The book is one of Miller's favorites in the exhibit, along with two Ethiopian books bound in wooden plates, one a square Christian psalter housed in an elaborate leather saddlebag.

In addition to wood bindings, the exhibit offers examples in cloth, paper, leather, and genuine (animal skin) vellum. One case shows evidence of the fifteenth-century information revolution brought on by printing, when many vellum books were torn apart and their pages reused as covers for cheaper, paper books. One on display is bound in an old musical score, with the hand-inked notes and lyrics in spiky Gothic style running vertically along the front cover.

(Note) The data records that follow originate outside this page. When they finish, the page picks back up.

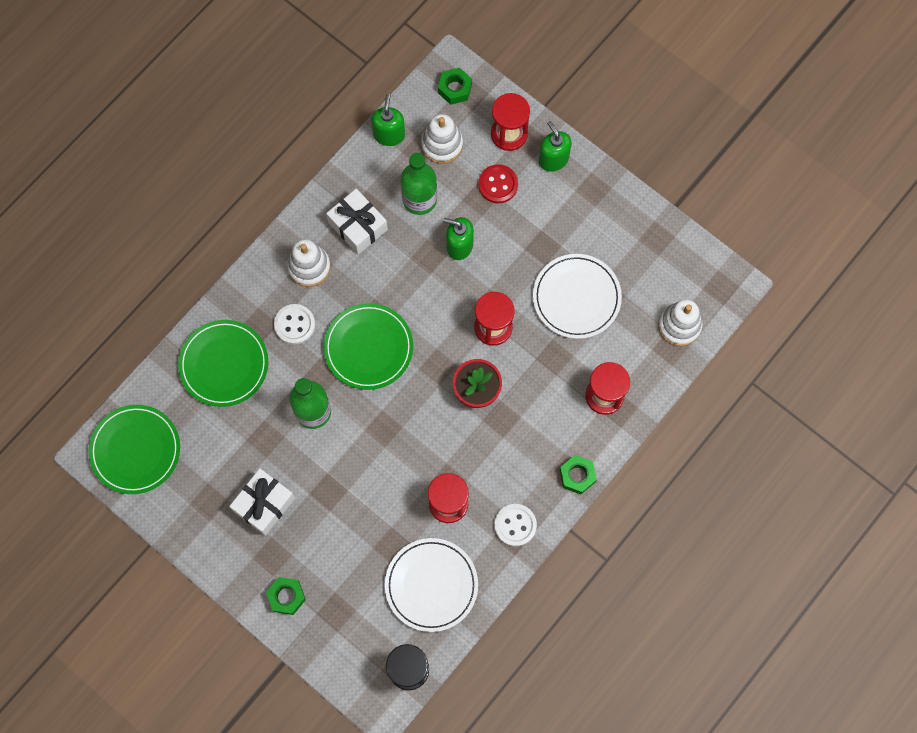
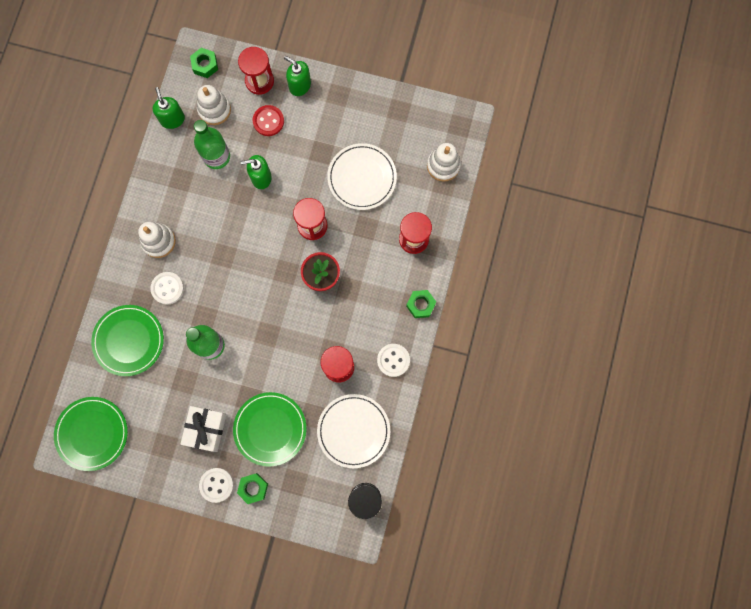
camera: 25 degrees left, 5 degrees up
green plate [323,303,413,390] -> green plate moved to [233,392,306,467]
white gift [326,189,388,254] -> none
none -> white button [199,468,234,503]

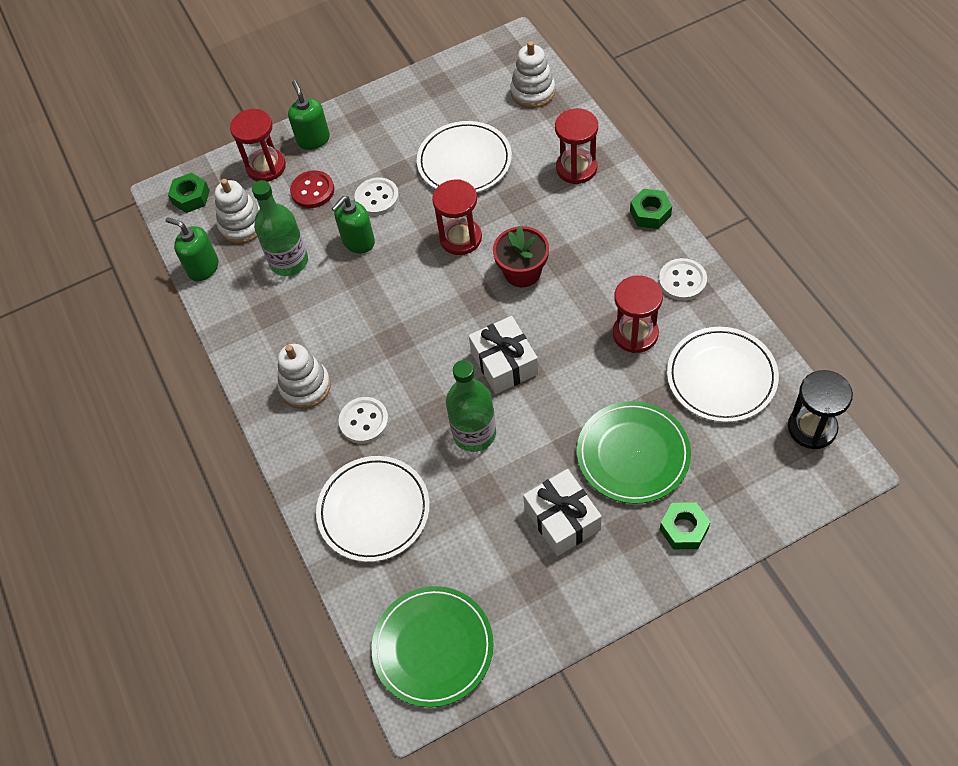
camera: 35 degrees left, 20 degrees down
green plate [91,305,164,376] -> white plate [316,456,430,562]
white button [199,468,234,503] -> white button moved to [355,177,399,216]
green soap dispenser [284,56,311,96] -> green soap dispenser turned 75 degrees clockwise [288,80,330,150]
none -> white gift [469,316,539,394]

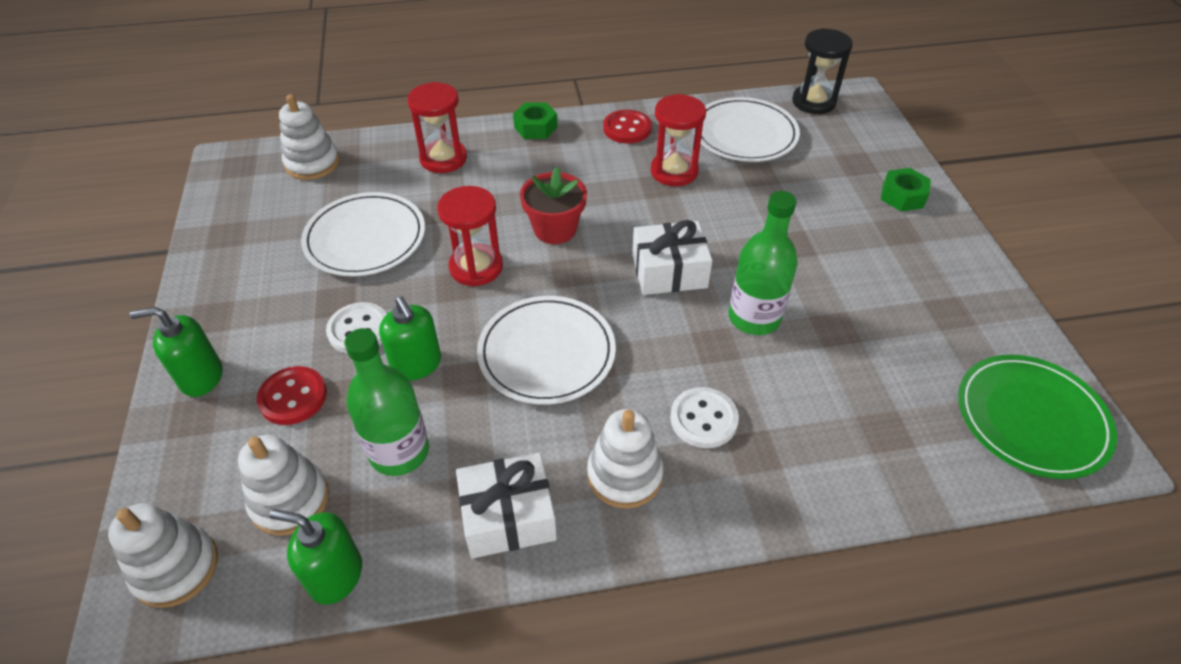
camera: 80 degrees left, 10 degrees down
green soap dispenser [166,217,219,281] -> green soap dispenser turned 60 degrees clockwise [269,509,362,605]
green nut [168,173,210,213] -> white stacking toy [108,503,218,608]
red hourglass [230,109,286,182] -> none
white plate [316,456,430,562] -> white plate moved to [477,296,616,405]
white gift [523,469,602,556] -> white gift moved to [456,452,557,559]
green plate [577,401,691,504] -> none
white button [659,258,707,301] -> red button [603,110,652,143]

Other exhibit jewels include a dainty 1857 book whose cover shows a pert young woman and the title The Course of True Love Never Did Run Smooth ("by the author of It Is Never Too Late to Mend"). There's a proto-Art Nouveau masterpiece of swirly ribbonlike flowers against a background of tiny gold bubbles, and a case showing modern art binding techniques. There's also the free, superinformative sixty-four-page exhibit catalog itself, bound with a couple of staples.

The exhibit title is Miller's riff on Shakespeare's characterization of the amateur actors in A Midsummer Night's Dream as "rude mechanicals." It sums up her view of these books as information machines with moving parts that are also objects of sophisticated beauty — that are "suave — like Cary Grant . . . with a little age, a little patina, a real character of beauty."

Suave Mechanicals continues through July 26.